Hijos: dónde empieza y acaba nuestra responsabilidad (publicado en Revista Holística Ser Azul)
Siempre he escuchado con cierta facilidad que los hijos, realmente, no son nuestros, que pertenecen a la vida. Sin embargo, una vez los tenemos, la realidad que nos envuelve es completamente distinta.
Pasamos un tiempo compartiendo nuestra vida con nuestra pareja pero cuando tenemos un hijo, esta vida deja de basarse en compartir para convertirse en una entrega. Es normal, ha nacido de nosotros, tiene nuestra esencia.
Y bajo esa razón o bajo ese sentimiento, nos pasaremos tanto tiempo como él necesite dedicándole nuestra vida. Y un día indefectiblemente, pararemos y nuestro hijo querrá su vida y entonces, justo entonces ¿reconoceremos a la persona que tenemos al lado?, ¿con quien al principio compartíamos?, ¿nuestra pareja?.
O la pregunta más compleja ¿nos reconoceremos a nosotros mismos?
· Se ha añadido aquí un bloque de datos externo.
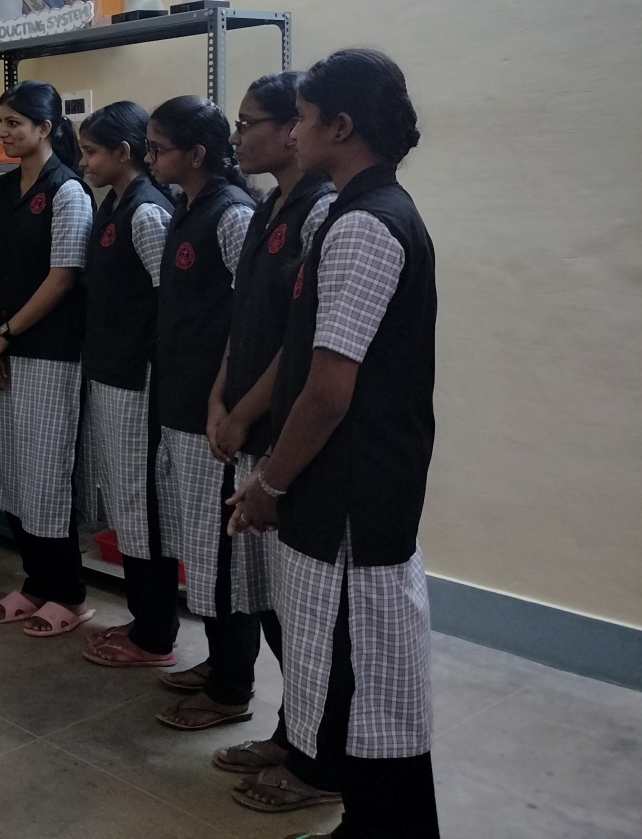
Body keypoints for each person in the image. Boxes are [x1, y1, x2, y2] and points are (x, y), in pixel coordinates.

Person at [229, 49, 441, 838]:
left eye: (307, 119)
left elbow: (326, 391)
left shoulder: (364, 226)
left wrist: (268, 485)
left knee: (365, 681)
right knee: (354, 674)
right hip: (353, 483)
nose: (294, 133)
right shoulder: (363, 212)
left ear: (342, 127)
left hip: (353, 490)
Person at [93, 97, 262, 730]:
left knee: (222, 555)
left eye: (159, 147)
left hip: (210, 412)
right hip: (180, 403)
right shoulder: (188, 207)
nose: (150, 156)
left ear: (196, 154)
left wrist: (225, 400)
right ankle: (219, 666)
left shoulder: (232, 214)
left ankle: (231, 688)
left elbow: (252, 317)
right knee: (200, 546)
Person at [202, 73, 340, 815]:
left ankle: (324, 758)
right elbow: (245, 318)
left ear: (294, 129)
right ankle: (293, 731)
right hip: (246, 421)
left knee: (306, 615)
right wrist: (219, 397)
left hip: (283, 431)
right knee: (275, 603)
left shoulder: (322, 212)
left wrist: (245, 413)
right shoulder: (264, 208)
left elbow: (303, 340)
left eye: (249, 122)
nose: (237, 137)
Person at [0, 81, 95, 637]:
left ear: (45, 128)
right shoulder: (0, 189)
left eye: (13, 123)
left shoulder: (68, 190)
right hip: (1, 349)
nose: (2, 132)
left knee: (46, 470)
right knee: (10, 469)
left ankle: (68, 592)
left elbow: (63, 276)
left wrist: (5, 334)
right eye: (0, 121)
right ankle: (35, 582)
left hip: (50, 353)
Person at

Qué difícil es dar, cuidar, educar y proteger sin perderse a uno mismo. Sí, es tremendamente difícil. Sin embargo el secreto del equilibrio es conseguir mantener nuestro espacio y nuestra identidad como seres independientes respentando el espacio e independencia de nuestro hijo. Porque tambien la tiene.
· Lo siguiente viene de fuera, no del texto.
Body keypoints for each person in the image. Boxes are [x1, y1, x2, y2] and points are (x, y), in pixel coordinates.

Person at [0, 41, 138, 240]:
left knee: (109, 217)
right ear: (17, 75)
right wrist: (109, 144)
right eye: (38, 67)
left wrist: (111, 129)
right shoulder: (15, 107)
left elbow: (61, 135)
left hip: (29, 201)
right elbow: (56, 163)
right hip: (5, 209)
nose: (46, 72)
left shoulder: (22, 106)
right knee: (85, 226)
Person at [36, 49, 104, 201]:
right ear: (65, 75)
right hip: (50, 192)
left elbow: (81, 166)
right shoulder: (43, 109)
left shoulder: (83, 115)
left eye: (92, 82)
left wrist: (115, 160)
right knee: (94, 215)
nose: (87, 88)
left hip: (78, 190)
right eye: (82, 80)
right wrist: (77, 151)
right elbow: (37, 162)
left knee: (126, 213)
Y, sumado a esto, no olvidar que fuimos hijos, cómo aprendimos y nuestra necesidad de autonomía.
La labor de los padres, el aprendizaje que tenemos por delante es uno de los más complejos: Llegar a ser observadores de ese ser que amamos tanto.
Verle caer sin intervenir, salvo para dar apoyo y amor cuando se recogen los trozos rotos.
Porque el amor, el verdadero, está basado en libertad sin condicionantes y la libertad es su esencia.
Como padres tenemos una gran responsabilidad: inculcar la base donde sustentará su crecimiento en todos los niveles, tanto educativos, afectivos como sociales. Pero nuestra responsabilidad termina en el momento en el que nuestro hijo comienza a tomar su vida. Si no lo hacemos así estamos confundiendo ayudar con un hacer nosotros.
Llegamos a tomar sus responsabilidades como nuestras y quitándole el derecho a crecer y equivocarse. Aunque duela.
Conozco padres que hacen todo por sus hijos, absolutamente todo, tanto que si su hijo tiene un examen, ellos lo tienen. Pero realmente ¿que enseñanza les estamos dando? Les enseñamos que siempre vamos a estar ahí para salvarles y trabajar por ellos y eso, principalmente, es mentira.
Creemos que les protegemos al hacernos cargo de su responsabilidad y trabajo sin darnos cuenta que en un futuro tendrá que vivir y aprender lo que le hemos negado. Da igual el tiempo que pase, al final, siempre tendrá que aprender por sí mismo. Y por sí lo has olvidado, exactamente, como lo hiciste tú.
Creo que es importante no juzgarse ni culparse cuando nuestro hijo se de un coscorrón, porque por mucho que nos duela puede que sea la única forma que tiene su ser de aprender. Y así deberemos aceptarlo porque en su base tenemos que inculcar respeto y amor y sólo podemos hacerlo si empezamos a tenerlo por nosotros mismos. Respetemos nuestra y su vida y amemos sin presión porque las cajas de cristal, por mucho que creamos, al final no protegen.